-- BEGIN ARTICLE --
Tanya Markova is a Filipino rock band formed in the indie scene in 2006 and went mainstream in 2010. The band is currently composed of Harlon Agsaoay, Gel del Pilar, Pipoy Alejandro, Rhan Sabas, Kix Chavez, Ole Romblon, Japo Anareta, and Levi Arago. The band is recognizable due to their makeup and costumes, with each member having an onstage persona.

History

Formation
Tanya Markova was formed in 2002 by San Beda University classmates Harlon Agsaoay and Gel del Pilar. Del Pilar immediately thought of an idea to combine sappy melodies and dark caricature-driven lyrics, then they decided to compose songs filled with sarcasm, idiocy, and childish ramblings. During those times the song they have created were only meant to be a joke with nonsensical titles. It took several months before they could find members who would agree to their concept, and almost 2 years to complete the line-up and perform live onstage. The said members originally hail from Bacolod, San Carlos City (Negros Occidental), Isabela, Leyte and some in Metro Manila.
-- END ARTICLE --
▸ JOBS
A. List every place named in the Tanya Markova article above as an origin of the band's members.
B. Does the Tanya Markova article above support each statement? Answer yes or no for each, quoting the deciding words. (i) The band was started by two classmates from San Beda University. (ii) The line-up was completed in less than a year. (iii) Every member of the band has an onstage persona.
C. Pick up the Tanya Markova article above after its last sentence and continue it.
-- BEGIN GIVEN MATERIAL --
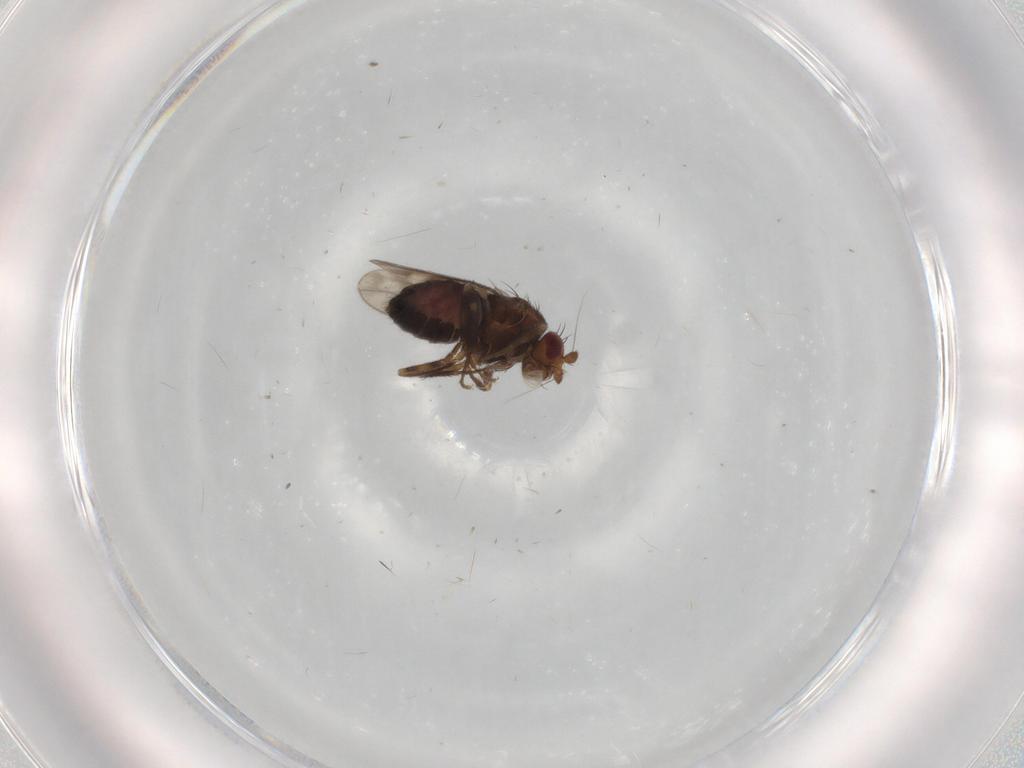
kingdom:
-- END GIVEN MATERIAL --
▸ FINAL RESULTS
A. Bacolod; San Carlos City (Negros Occidental); Isabela; Leyte; Metro Manila

B.
(i) Yes: "by San Beda University classmates Harlon Agsaoay and Gel del Pilar"
(ii) No: "almost 2 years to complete the line-up"
(iii) Yes: "with each member having an onstage persona"

C.
Tragedy and hiatus
The band was on their lowest point on September 9, 2009 due to the unexpected death of lead guitarist Jollybee "Jbee" Borbajo a.k.a. Sugar K. in a freak vacation accident together with actor and friend Dennis Trillo. Due to this sudden loss, the band declared a hiatus in order to deal with the emotional experience and to think about the band's direction. In December 2009, Kid Guevarra went back to Manila to play lead guitar for Tanya Markova once again. He was actually Tanya Markova’s original guitarist (Sugar K. previously played drums before switching to guitars when Rufa Mae Milby decided to join) and was able to play in a few gigs and became involved on Tanya Markova’s first few demos but he decided to go back to Bacolod due to personal and work reasons. When Sugar K. (who was also originally from Bacolod) died, he was the only guitarist on their mind that could fill his shoes. Kid Guevarra decided to don the Jennylyn Sucaldito suit again.

MCA Music, Tanya Markova, and present status (2010–present)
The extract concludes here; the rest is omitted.